◆ Activity ◆
Set down every record below exactly as it stands, minus the pictures.

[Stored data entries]
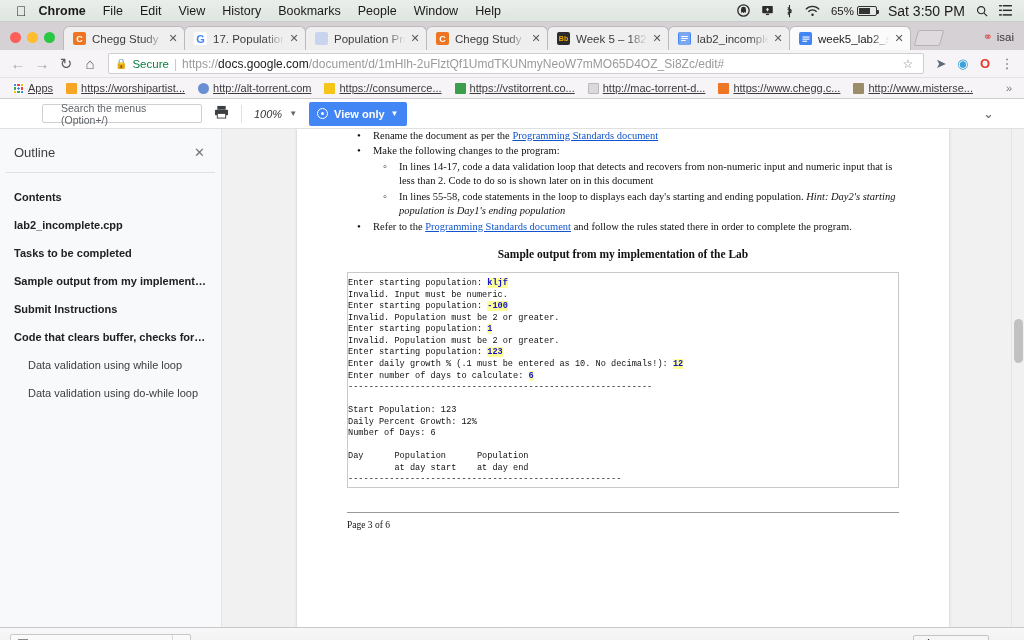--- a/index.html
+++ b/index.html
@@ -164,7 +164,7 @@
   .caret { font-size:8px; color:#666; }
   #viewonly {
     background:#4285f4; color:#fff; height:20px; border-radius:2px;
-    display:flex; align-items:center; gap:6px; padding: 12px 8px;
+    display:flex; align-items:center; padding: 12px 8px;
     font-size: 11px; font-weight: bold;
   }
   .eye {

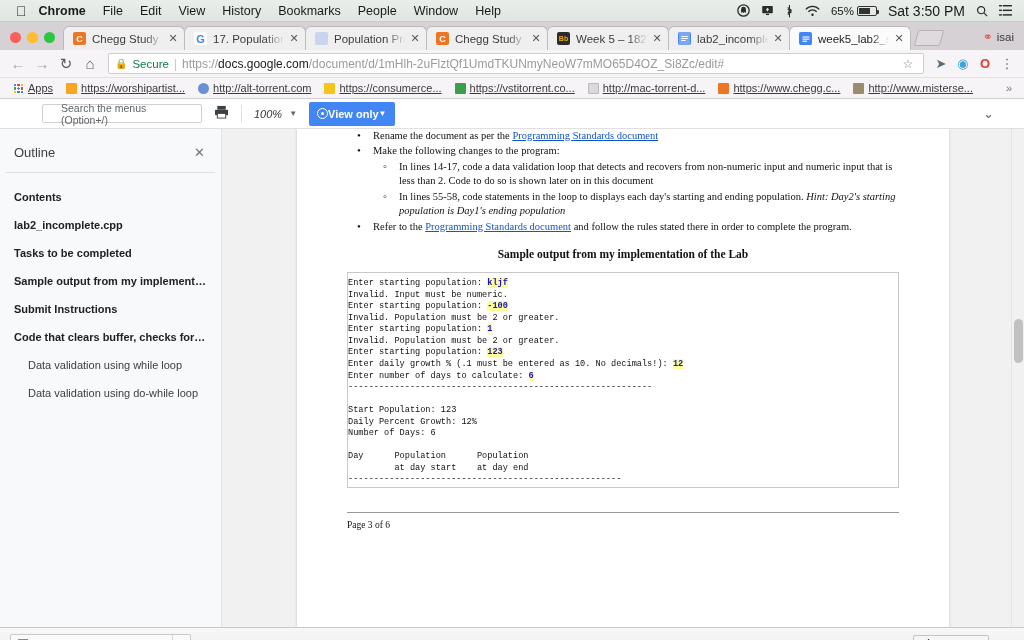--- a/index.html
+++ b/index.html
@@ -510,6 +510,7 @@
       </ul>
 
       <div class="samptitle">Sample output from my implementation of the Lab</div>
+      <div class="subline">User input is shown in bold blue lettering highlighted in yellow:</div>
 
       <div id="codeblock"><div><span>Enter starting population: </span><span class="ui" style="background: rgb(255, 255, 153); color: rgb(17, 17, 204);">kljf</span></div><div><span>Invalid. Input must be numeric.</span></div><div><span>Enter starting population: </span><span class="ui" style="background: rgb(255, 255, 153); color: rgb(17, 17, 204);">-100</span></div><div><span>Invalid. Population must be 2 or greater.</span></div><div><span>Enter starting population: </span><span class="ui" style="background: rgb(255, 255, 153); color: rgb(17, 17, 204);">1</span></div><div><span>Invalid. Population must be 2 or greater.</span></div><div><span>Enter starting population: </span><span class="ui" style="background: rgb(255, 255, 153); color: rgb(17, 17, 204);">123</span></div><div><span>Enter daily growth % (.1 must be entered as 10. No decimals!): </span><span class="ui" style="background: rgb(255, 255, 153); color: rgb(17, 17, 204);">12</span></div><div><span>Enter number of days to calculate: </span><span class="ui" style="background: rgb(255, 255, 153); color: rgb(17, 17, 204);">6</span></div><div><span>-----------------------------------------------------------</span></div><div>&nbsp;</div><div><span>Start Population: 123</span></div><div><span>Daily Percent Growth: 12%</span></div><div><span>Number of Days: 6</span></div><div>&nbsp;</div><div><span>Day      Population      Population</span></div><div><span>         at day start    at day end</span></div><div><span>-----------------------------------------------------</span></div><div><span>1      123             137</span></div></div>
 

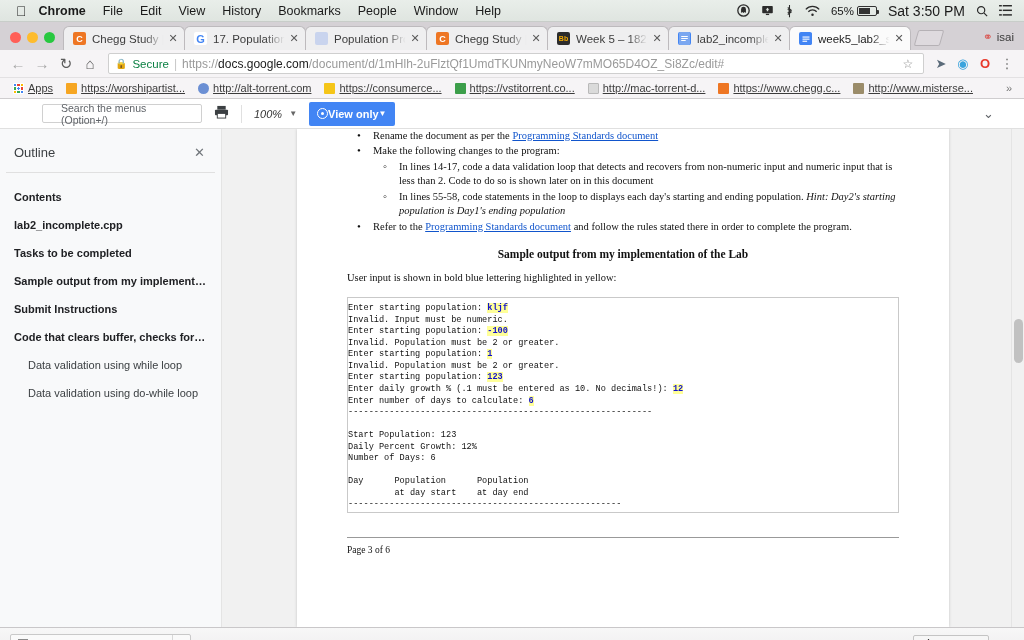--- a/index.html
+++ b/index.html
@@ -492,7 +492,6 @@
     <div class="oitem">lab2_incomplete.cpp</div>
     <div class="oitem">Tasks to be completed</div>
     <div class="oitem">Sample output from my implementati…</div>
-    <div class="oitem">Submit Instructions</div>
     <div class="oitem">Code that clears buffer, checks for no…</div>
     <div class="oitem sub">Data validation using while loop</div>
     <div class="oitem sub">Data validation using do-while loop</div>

◆ Answer space ◆
--- a/index.html
+++ b/index.html
@@ -164,7 +164,7 @@
   .caret { font-size:8px; color:#666; }
   #viewonly {
     background:#4285f4; color:#fff; height:20px; border-radius:2px;
-    display:flex; align-items:center; gap:6px; padding: 12px 8px;
+    display:flex; align-items:center; padding: 12px 8px;
     font-size: 11px; font-weight: bold;
   }
   .eye {

--- a/index.html
+++ b/index.html
@@ -510,6 +510,7 @@
       </ul>
 
       <div class="samptitle">Sample output from my implementation of the Lab</div>
+      <div class="subline">User input is shown in bold blue lettering highlighted in yellow:</div>
 
       <div id="codeblock"><div><span>Enter starting population: </span><span class="ui" style="background: rgb(255, 255, 153); color: rgb(17, 17, 204);">kljf</span></div><div><span>Invalid. Input must be numeric.</span></div><div><span>Enter starting population: </span><span class="ui" style="background: rgb(255, 255, 153); color: rgb(17, 17, 204);">-100</span></div><div><span>Invalid. Population must be 2 or greater.</span></div><div><span>Enter starting population: </span><span class="ui" style="background: rgb(255, 255, 153); color: rgb(17, 17, 204);">1</span></div><div><span>Invalid. Population must be 2 or greater.</span></div><div><span>Enter starting population: </span><span class="ui" style="background: rgb(255, 255, 153); color: rgb(17, 17, 204);">123</span></div><div><span>Enter daily growth % (.1 must be entered as 10. No decimals!): </span><span class="ui" style="background: rgb(255, 255, 153); color: rgb(17, 17, 204);">12</span></div><div><span>Enter number of days to calculate: </span><span class="ui" style="background: rgb(255, 255, 153); color: rgb(17, 17, 204);">6</span></div><div><span>-----------------------------------------------------------</span></div><div>&nbsp;</div><div><span>Start Population: 123</span></div><div><span>Daily Percent Growth: 12%</span></div><div><span>Number of Days: 6</span></div><div>&nbsp;</div><div><span>Day      Population      Population</span></div><div><span>         at day start    at day end</span></div><div><span>-----------------------------------------------------</span></div><div><span>1      123             137</span></div></div>
 

--- a/index.html
+++ b/index.html
@@ -492,7 +492,6 @@
     <div class="oitem">lab2_incomplete.cpp</div>
     <div class="oitem">Tasks to be completed</div>
     <div class="oitem">Sample output from my implementati…</div>
-    <div class="oitem">Submit Instructions</div>
     <div class="oitem">Code that clears buffer, checks for no…</div>
     <div class="oitem sub">Data validation using while loop</div>
     <div class="oitem sub">Data validation using do-while loop</div>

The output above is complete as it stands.